**About this exercise:** A word-for-word repeat of the records below is what this calls for.

────

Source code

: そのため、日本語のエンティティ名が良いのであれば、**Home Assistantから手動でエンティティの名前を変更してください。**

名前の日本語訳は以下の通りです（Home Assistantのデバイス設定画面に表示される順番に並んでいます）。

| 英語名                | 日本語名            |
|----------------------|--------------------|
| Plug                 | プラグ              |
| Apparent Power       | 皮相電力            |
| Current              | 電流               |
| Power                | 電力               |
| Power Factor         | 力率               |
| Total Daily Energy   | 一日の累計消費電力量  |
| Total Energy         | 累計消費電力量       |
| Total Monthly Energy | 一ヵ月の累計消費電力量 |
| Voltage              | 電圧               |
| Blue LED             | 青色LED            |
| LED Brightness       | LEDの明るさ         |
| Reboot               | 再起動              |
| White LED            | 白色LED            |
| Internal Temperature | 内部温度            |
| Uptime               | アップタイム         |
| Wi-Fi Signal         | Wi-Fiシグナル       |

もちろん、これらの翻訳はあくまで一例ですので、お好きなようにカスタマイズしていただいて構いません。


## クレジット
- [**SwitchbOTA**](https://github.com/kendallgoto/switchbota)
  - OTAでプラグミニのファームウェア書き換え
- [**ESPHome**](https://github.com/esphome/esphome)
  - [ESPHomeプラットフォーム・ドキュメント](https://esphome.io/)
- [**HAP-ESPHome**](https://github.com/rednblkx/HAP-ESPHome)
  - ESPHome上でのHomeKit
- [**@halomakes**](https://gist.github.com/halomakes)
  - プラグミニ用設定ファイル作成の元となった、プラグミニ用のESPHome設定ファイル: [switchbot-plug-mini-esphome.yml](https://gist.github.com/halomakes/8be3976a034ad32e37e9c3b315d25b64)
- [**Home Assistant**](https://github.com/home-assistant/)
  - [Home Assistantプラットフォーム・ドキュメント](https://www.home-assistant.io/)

────

**Answer for this exercise:**
Source code

: そのため、日本語のエンティティ名が良いのであれば、**Home Assistantから手動でエンティティの名前を変更してください。**

名前の日本語訳は以下の通りです（Home Assistantのデバイス設定画面に表示される順番に並んでいます）。

| 英語名                | 日本語名            |
|----------------------|--------------------|
| Plug                 | プラグ              |
| Apparent Power       | 皮相電力            |
| Current              | 電流               |
| Power                | 電力               |
| Power Factor         | 力率               |
| Total Daily Energy   | 一日の累計消費電力量  |
| Total Energy         | 累計消費電力量       |
| Total Monthly Energy | 一ヵ月の累計消費電力量 |
| Voltage              | 電圧               |
| Blue LED             | 青色LED            |
| LED Brightness       | LEDの明るさ         |
| Reboot               | 再起動              |
| White LED            | 白色LED            |
| Internal Temperature | 内部温度            |
| Uptime               | アップタイム         |
| Wi-Fi Signal         | Wi-Fiシグナル       |

もちろん、これらの翻訳はあくまで一例ですので、お好きなようにカスタマイズしていただいて構いません。


## クレジット
- [**SwitchbOTA**](https://github.com/kendallgoto/switchbota)
  - OTAでプラグミニのファームウェア書き換え
- [**ESPHome**](https://github.com/esphome/esphome)
  - [ESPHomeプラットフォーム・ドキュメント](https://esphome.io/)
- [**HAP-ESPHome**](https://github.com/rednblkx/HAP-ESPHome)
  - ESPHome上でのHomeKit
- [**@halomakes**](https://gist.github.com/halomakes)
  - プラグミニ用設定ファイル作成の元となった、プラグミニ用のESPHome設定ファイル: [switchbot-plug-mini-esphome.yml](https://gist.github.com/halomakes/8be3976a034ad32e37e9c3b315d25b64)
- [**Home Assistant**](https://github.com/home-assistant/)
  - [Home Assistantプラットフォーム・ドキュメント](https://www.home-assistant.io/)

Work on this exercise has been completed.